Se llevó la taza de café firmada por su tutoría del 2004 y encendió el portátil instalado en la mesa del salón, que parecía un escaparate de la cuesta de Moyano. Había desistido de guardar los libros, necesitaba todo a mano y por la noche, cuando apagaba el ordenador, lo apilaba para el día siguiente.

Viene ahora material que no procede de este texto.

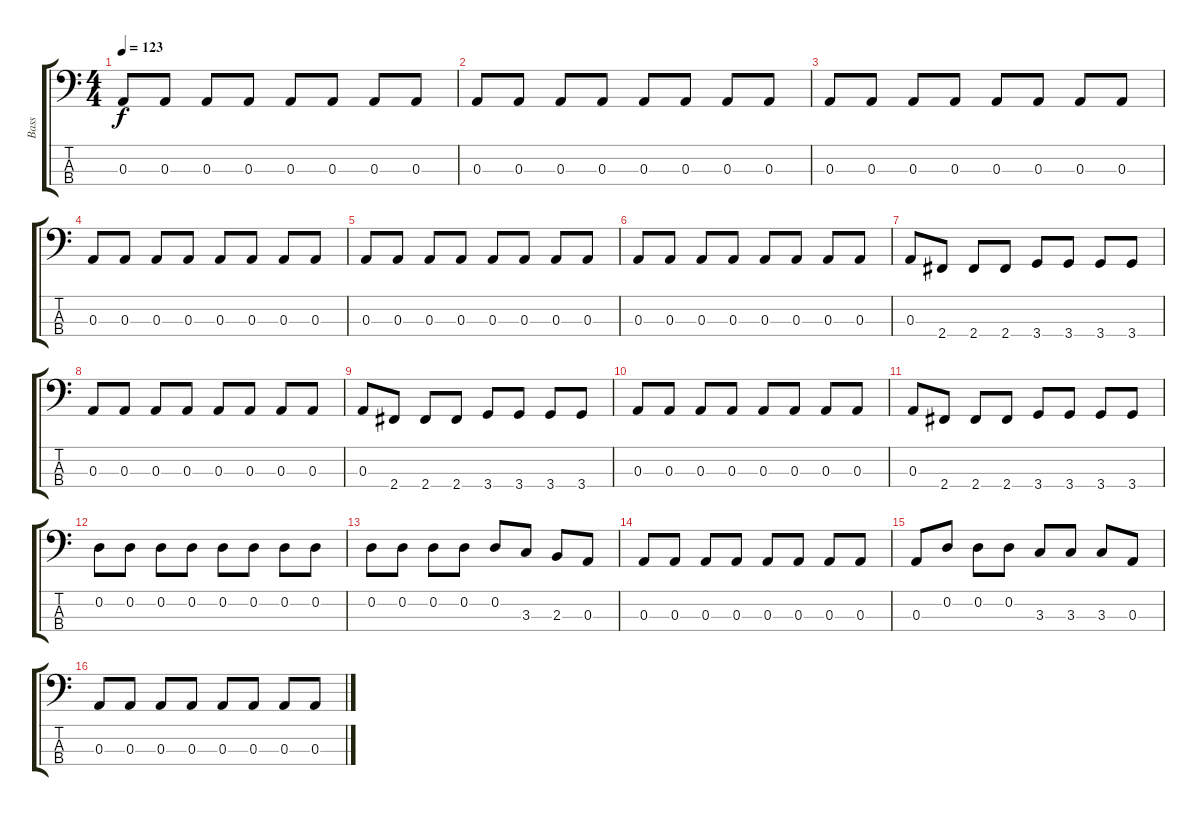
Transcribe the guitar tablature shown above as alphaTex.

\track ("Bass" "Bass") {instrument electricbasspick}
\staff {score tabs}
\tuning (G2 D2 A1 E1) {hide}
\ts (4 4)
\tempo 123
\clef f4
\ks c
0.3.8{dy f} 0.3.8 0.3.8 0.3.8 0.3.8 0.3.8 0.3.8 0.3.8 |
0.3.8 0.3.8 0.3.8 0.3.8 0.3.8 0.3.8 0.3.8 0.3.8 |
0.3.8 0.3.8 0.3.8 0.3.8 0.3.8 0.3.8 0.3.8 0.3.8 |
0.3.8 0.3.8 0.3.8 0.3.8 0.3.8 0.3.8 0.3.8 0.3.8 |
0.3.8 0.3.8 0.3.8 0.3.8 0.3.8 0.3.8 0.3.8 0.3.8 |
0.3.8 0.3.8 0.3.8 0.3.8 0.3.8 0.3.8 0.3.8 0.3.8 |
0.3.8 2.4.8 2.4.8 2.4.8 3.4.8 3.4.8 3.4.8 3.4.8 |
0.3.8 0.3.8 0.3.8 0.3.8 0.3.8 0.3.8 0.3.8 0.3.8 |
0.3.8 2.4.8 2.4.8 2.4.8 3.4.8 3.4.8 3.4.8 3.4.8 |
0.3.8 0.3.8 0.3.8 0.3.8 0.3.8 0.3.8 0.3.8 0.3.8 |
0.3.8 2.4.8 2.4.8 2.4.8 3.4.8 3.4.8 3.4.8 3.4.8 |
0.2.8 0.2.8 0.2.8 0.2.8 0.2.8 0.2.8 0.2.8 0.2.8 |
0.2.8 0.2.8 0.2.8 0.2.8 0.2.8 3.3.8 2.3.8 0.3.8 |
0.3.8 0.3.8 0.3.8 0.3.8 0.3.8 0.3.8 0.3.8 0.3.8 |
0.3.8 0.2.8 0.2.8 0.2.8 3.3.8 3.3.8 3.3.8 0.3.8 |
0.3.8 0.3.8 0.3.8 0.3.8 0.3.8 0.3.8 0.3.8 0.3.8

Faltaban casi dos horas para comenzar las clases, si es que se podía llamar así. Sí, claro que se puede, se reprendía. De momento no habían empezado con las videoconferencias, solo tutorías y planificación de tareas. Pero ya estaba preparada, tardó varios días hasta que encontró el rincón idóneo de su casa. Lugo, llegado el día, debía pintarse como una puerta para lucir presentable ante esa juventud que a la hora de hacer un trabajo eran los seres más planos, pero si tenían que buscar motes ni las batallas de Góngora y Quevedo les hacían sombra. Cogió su agenda, corona de la montaña de libros de su derecha, y abrió las tareas del día. Ese rato extra le serviría para coger los apuntes que le había hecho Alba y comenzar ensayo error a aprender la plataforma. Madre mía... si su sobrina tenía que videollamarla porque ella aún no lo había conseguido... ¿Cómo iba a condensar su hacer docente con esa máquina boba que se empeñaba en repudiarla? ¿En dejarla en evidencia delante de toda la comunidad educativa? Tomó un sorbo de café. Revisó las tutorías con cada una de sus perlas, como los llamaba. Eso lo tenía controlado desde hacía mucho tiempo. Suspiró, se echó una galleta a la boca y abrió la plataforma. Vamos a llevarnos bien. Y comenzó a teclear supervisada por las anotaciones de su compañera.